If you are still in disbelief, I have outlined the Mets most notable failures in their existence.
1962-1968: Remember in the late-90’s up until the mid-2000’s when the Tampa Bay Devil Rays (yes, Devil Rays) were by far the most humiliating team in baseball? The same could be said for the Mets during the 1960’s. In fact, in their inaugural season in 1962, the Mets lost 120 games – the most losses by any major league since the 1800’s.
1969: The Mets finished in first place in the NL East, winning 100 games and went on to beat the Baltimore Orioles in the World Series. Physicists, astrologists, time-decoders, along with religious leaders across the globe are still baffled by this true scientific anomaly.
Almost like, "Dewey Defeats Truman", only unbelievably true. |
1972: Nolan Ryan is traded from the Mets to the Los Angeles Angels. He spends the rest of his career being one of the best pitchers of all time and beating the shit out of Robin Ventura.
1973: The Mets reached the World Series once again because all the other teams in the National League decided to spend the entire summer at Bear Country in Disneyland, which had just opened the previous year. In what would soon become a common theme to Mets fans, they lost the series one game away from beating the Oakland A’s.
Worth missing an entire MLB season. |
1977: The Mets traded their ace pitcher and franchise icon, Tom Seaver to the Cincinatti Reds for 200 kilos of cocaine.

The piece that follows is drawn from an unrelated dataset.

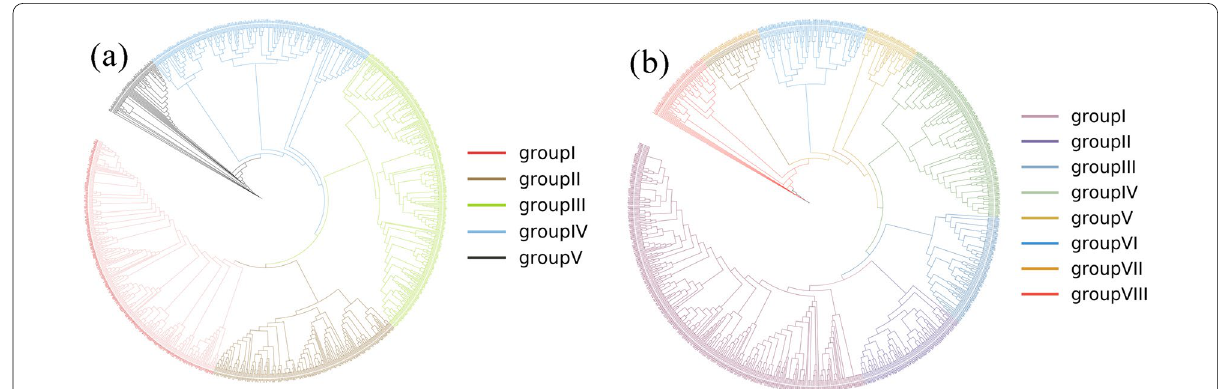
Fig. 1 The phylogenetic analysis of Rho members across 8 cotton species. a The phylogenetic tree of Rho members from 2 diploids of A genomes and 5 allotetraploids of A sub-genomes. b The phylogenetic tree of Rho members from 1 diploid of D genome and 5 allotetraploids of D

1986: In another unexplained mystery, the New York Mets are the best team in baseball with a 108-54 record. They went on to beat the Boston Red Sox in the World Series, only because some dick couldn’t field a routine ground ball to first base.
1988: The Los Angeles Dodgers defeat the New York Mets in the National League Championship Series. Many attributed this victory to Dodger’s aces Orel Hershiser and the RoboCop.

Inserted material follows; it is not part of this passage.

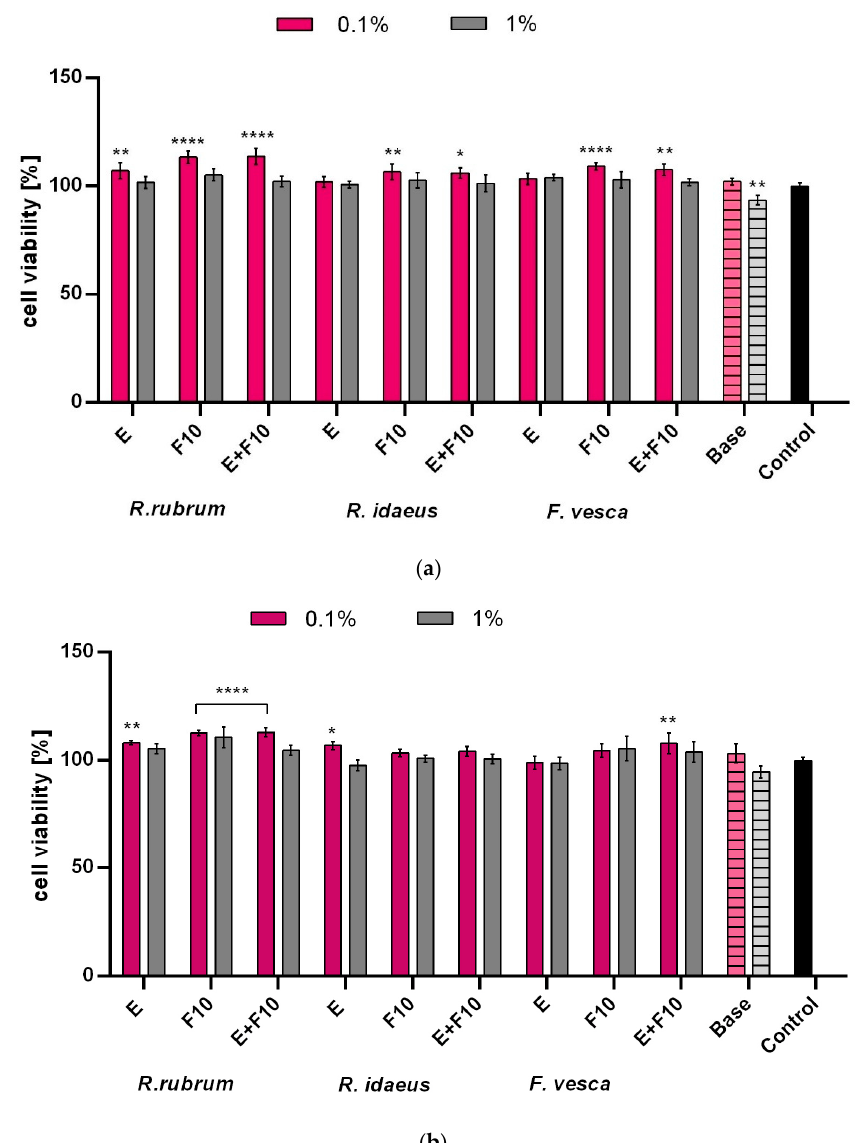
Figure 6. Effect of cosmetic formulation containing R. rubrum, R. idaeus, and F. vesca extracts and ferments (at the dilution of 0.1 and 1%) on Alamar Blue Assay ( a ) and Neutral Red dye uptake ( b ) in cultured keratinocytes (HaCaT) after 4 h of exposure. Data are the mean ± SD of three independent experiments, each consisting of three replicates per test group. **** p < 0.0001, ** p < 0.01, * p < 0.05 compared to control.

He had a really great fastball. |
1990s: Some things happened during the 90’s. They had some good players. I think. I dunno. All I can remember is John Olerud wearing that stupid helmet – all the time.
Seriously, why? |
2000: The Mets surprise the universe when they beat the New York Yankees in the World Series. It was truly a joyous day for Mets fans everywhere as… Oh wait a second – they lost! On the plus side, Mets fans now have a legitimate reason to hate the Yankees and Yankee fans.
... and a cool promotional logo. |
2001: During the first professional sporting event to take place in New York after 9/11, Mike Piazza hits the game winning homer against the Atlanta Braves securing a 3-2 victory for the Mets. Immediately following the home run, Osama Bin Laden was captured and the U.S. won the War on Terror.
This is unfortunately not true. |
2006-2010: Oh man! What great players! David Wright, Jose Reyes, and Carlos Beltran – they even picked up Johan Santana! There’s no way that they’d come close to making the playoffs every single year and then either fuck it up at the end of the season or have literally the worst bullpen in baseball history or even somehow let injuries ruin the team or anything like that. Things like that don’t happen to the Mets…
Misery. |
So Mets fans, I hope you’re prepared for the misery again. Remember – the Mets must play. They have to. Even though they shouldn’t.